▶ **ABOUT THIS EXERCISE**: Lay out the listing below as a JSON list of strings, one string per line, from the start of the listing up to and including the line that contains "decisiones principales adoptadas en la Mesa", leaving out blank lines.

▶ **DATASET RECORDS**:

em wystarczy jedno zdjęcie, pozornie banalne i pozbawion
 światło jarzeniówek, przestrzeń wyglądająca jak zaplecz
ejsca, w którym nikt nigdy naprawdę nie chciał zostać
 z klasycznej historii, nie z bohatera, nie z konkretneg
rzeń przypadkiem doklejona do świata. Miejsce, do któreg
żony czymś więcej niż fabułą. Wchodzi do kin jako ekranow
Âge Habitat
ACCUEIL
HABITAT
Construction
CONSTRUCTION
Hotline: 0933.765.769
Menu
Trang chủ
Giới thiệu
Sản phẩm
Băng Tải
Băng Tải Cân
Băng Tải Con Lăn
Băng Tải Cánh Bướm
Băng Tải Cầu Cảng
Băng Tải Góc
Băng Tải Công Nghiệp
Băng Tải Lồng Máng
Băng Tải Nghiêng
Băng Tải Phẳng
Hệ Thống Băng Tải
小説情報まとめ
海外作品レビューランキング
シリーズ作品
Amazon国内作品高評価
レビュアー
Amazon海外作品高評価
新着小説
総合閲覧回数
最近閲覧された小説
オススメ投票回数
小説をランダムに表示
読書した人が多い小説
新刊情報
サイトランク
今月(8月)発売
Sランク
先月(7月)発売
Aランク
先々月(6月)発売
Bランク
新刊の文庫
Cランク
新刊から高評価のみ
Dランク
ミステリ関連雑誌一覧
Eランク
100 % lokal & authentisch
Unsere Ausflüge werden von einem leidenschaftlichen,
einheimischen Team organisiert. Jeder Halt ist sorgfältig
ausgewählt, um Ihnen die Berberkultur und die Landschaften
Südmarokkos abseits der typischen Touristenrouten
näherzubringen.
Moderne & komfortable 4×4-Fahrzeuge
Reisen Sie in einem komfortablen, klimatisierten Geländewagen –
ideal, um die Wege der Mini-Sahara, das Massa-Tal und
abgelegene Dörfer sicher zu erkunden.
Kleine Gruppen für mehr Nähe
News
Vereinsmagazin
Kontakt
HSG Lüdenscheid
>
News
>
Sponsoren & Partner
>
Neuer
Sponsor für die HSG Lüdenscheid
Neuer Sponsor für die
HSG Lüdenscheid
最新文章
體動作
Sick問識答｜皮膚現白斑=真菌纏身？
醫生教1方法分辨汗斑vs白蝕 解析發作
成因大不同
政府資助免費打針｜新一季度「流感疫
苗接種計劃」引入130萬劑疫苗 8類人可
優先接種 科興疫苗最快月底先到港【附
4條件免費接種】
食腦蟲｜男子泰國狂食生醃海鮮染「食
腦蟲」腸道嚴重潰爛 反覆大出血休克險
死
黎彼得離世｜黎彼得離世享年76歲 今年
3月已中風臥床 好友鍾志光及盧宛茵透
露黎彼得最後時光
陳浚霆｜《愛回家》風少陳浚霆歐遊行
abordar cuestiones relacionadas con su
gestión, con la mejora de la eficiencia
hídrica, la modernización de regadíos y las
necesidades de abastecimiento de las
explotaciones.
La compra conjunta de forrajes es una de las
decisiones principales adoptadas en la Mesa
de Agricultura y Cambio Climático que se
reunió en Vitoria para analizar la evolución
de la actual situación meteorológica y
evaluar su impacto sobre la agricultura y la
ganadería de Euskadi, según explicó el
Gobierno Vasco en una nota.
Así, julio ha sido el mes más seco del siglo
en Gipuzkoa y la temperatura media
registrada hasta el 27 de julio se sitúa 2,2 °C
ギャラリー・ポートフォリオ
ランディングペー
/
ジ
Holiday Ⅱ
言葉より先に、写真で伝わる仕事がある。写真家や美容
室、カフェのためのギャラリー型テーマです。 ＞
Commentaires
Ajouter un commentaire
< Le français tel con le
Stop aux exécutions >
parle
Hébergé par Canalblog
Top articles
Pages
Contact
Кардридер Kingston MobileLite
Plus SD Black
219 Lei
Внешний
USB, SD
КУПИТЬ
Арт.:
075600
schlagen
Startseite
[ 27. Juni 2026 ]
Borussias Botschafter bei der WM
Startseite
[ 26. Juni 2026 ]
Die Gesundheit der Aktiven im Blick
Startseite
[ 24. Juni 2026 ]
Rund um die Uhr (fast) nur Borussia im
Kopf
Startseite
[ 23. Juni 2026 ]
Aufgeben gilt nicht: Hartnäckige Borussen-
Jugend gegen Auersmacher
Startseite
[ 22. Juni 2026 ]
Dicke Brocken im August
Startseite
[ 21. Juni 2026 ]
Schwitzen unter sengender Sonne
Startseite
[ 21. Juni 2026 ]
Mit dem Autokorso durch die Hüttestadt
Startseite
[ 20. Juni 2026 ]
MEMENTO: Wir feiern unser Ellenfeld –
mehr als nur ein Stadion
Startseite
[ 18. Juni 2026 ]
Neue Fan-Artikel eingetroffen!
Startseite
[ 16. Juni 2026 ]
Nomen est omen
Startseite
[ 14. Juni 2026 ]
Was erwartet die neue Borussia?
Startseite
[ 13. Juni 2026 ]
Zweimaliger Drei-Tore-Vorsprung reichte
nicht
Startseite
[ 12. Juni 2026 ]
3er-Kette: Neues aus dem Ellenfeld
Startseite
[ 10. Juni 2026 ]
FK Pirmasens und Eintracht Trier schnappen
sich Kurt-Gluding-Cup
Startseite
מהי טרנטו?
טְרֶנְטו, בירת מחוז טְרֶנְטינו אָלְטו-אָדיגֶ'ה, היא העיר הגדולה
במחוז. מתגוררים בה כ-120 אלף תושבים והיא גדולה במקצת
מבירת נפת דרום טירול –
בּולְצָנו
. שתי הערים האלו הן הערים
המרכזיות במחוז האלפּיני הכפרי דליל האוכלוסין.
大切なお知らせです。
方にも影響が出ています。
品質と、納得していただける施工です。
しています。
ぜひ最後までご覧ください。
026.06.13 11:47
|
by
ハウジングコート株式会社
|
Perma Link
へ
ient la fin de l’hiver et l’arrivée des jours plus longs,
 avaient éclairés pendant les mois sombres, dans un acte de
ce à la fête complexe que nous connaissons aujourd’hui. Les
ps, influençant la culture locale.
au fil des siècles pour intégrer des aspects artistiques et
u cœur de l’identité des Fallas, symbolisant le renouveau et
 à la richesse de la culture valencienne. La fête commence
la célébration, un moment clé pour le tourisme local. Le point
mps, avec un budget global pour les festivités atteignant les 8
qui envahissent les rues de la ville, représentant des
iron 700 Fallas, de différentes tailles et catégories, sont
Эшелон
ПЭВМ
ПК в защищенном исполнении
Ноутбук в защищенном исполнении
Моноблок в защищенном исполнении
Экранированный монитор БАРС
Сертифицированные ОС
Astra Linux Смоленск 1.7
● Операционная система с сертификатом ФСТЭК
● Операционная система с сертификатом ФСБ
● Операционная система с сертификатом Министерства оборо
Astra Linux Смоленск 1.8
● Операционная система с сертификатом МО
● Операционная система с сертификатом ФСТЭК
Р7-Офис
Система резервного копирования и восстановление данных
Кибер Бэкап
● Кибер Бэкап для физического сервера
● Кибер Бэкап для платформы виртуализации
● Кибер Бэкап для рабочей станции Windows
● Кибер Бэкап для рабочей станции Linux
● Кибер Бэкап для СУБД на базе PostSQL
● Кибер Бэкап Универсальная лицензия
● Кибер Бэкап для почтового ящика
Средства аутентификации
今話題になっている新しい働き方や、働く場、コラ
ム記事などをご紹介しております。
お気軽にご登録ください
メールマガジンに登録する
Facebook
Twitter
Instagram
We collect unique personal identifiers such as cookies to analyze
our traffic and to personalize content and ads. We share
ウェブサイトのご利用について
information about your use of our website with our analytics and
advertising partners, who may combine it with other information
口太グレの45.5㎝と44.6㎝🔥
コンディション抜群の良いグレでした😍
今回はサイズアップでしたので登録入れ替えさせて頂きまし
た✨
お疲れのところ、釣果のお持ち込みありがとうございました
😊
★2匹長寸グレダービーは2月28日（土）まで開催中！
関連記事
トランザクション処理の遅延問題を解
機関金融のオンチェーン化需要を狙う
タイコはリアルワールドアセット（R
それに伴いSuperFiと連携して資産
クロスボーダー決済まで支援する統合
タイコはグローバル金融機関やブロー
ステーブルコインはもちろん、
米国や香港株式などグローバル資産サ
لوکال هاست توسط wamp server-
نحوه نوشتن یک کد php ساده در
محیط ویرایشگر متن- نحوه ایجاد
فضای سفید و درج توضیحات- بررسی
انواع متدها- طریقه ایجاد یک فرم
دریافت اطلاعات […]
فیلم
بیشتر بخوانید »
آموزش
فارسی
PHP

▶ **RESPONSE BOX**:
[
  "em wystarczy jedno zdjęcie, pozornie banalne i pozbawion",
  " światło jarzeniówek, przestrzeń wyglądająca jak zaplecz",
  "ejsca, w którym nikt nigdy naprawdę nie chciał zostać",
  " z klasycznej historii, nie z bohatera, nie z konkretneg",
  "rzeń przypadkiem doklejona do świata. Miejsce, do któreg",
  "żony czymś więcej niż fabułą. Wchodzi do kin jako ekranow",
  "Âge Habitat",
  "ACCUEIL",
  "HABITAT",
  "Construction",
  "CONSTRUCTION",
  "Hotline: 0933.765.769",
  "Menu",
  "Trang chủ",
  "Giới thiệu",
  "Sản phẩm",
  "Băng Tải",
  "Băng Tải Cân",
  "Băng Tải Con Lăn",
  "Băng Tải Cánh Bướm",
  "Băng Tải Cầu Cảng",
  "Băng Tải Góc",
  "Băng Tải Công Nghiệp",
  "Băng Tải Lồng Máng",
  "Băng Tải Nghiêng",
  "Băng Tải Phẳng",
  "Hệ Thống Băng Tải",
  "小説情報まとめ",
  "海外作品レビューランキング",
  "シリーズ作品",
  "Amazon国内作品高評価",
  "レビュアー",
  "Amazon海外作品高評価",
  "新着小説",
  "総合閲覧回数",
  "最近閲覧された小説",
  "オススメ投票回数",
  "小説をランダムに表示",
  "読書した人が多い小説",
  "新刊情報",
  "サイトランク",
  "今月(8月)発売",
  "Sランク",
  "先月(7月)発売",
  "Aランク",
  "先々月(6月)発売",
  "Bランク",
  "新刊の文庫",
  "Cランク",
  "新刊から高評価のみ",
  "Dランク",
  "ミステリ関連雑誌一覧",
  "Eランク",
  "100 % lokal & authentisch",
  "Unsere Ausflüge werden von einem leidenschaftlichen,",
  "einheimischen Team organisiert. Jeder Halt ist sorgfältig",
  "ausgewählt, um Ihnen die Berberkultur und die Landschaften",
  "Südmarokkos abseits der typischen Touristenrouten",
  "näherzubringen.",
  "Moderne & komfortable 4×4-Fahrzeuge",
  "Reisen Sie in einem komfortablen, klimatisierten Geländewagen –",
  "ideal, um die Wege der Mini-Sahara, das Massa-Tal und",
  "abgelegene Dörfer sicher zu erkunden.",
  "Kleine Gruppen für mehr Nähe",
  "News",
  "Vereinsmagazin",
  "Kontakt",
  "HSG Lüdenscheid",
  ">",
  "News",
  ">",
  "Sponsoren & Partner",
  ">",
  "Neuer",
  "Sponsor für die HSG Lüdenscheid",
  "Neuer Sponsor für die",
  "HSG Lüdenscheid",
  "最新文章",
  "體動作",
  "Sick問識答｜皮膚現白斑=真菌纏身？",
  "醫生教1方法分辨汗斑vs白蝕 解析發作",
  "成因大不同",
  "政府資助免費打針｜新一季度「流感疫",
  "苗接種計劃」引入130萬劑疫苗 8類人可",
  "優先接種 科興疫苗最快月底先到港【附",
  "4條件免費接種】",
  "食腦蟲｜男子泰國狂食生醃海鮮染「食",
  "腦蟲」腸道嚴重潰爛 反覆大出血休克險",
  "死",
  "黎彼得離世｜黎彼得離世享年76歲 今年",
  "3月已中風臥床 好友鍾志光及盧宛茵透",
  "露黎彼得最後時光",
  "陳浚霆｜《愛回家》風少陳浚霆歐遊行",
  "abordar cuestiones relacionadas con su",
  "gestión, con la mejora de la eficiencia",
  "hídrica, la modernización de regadíos y las",
  "necesidades de abastecimiento de las",
  "explotaciones.",
  "La compra conjunta de forrajes es una de las",
  "decisiones principales adoptadas en la Mesa"
]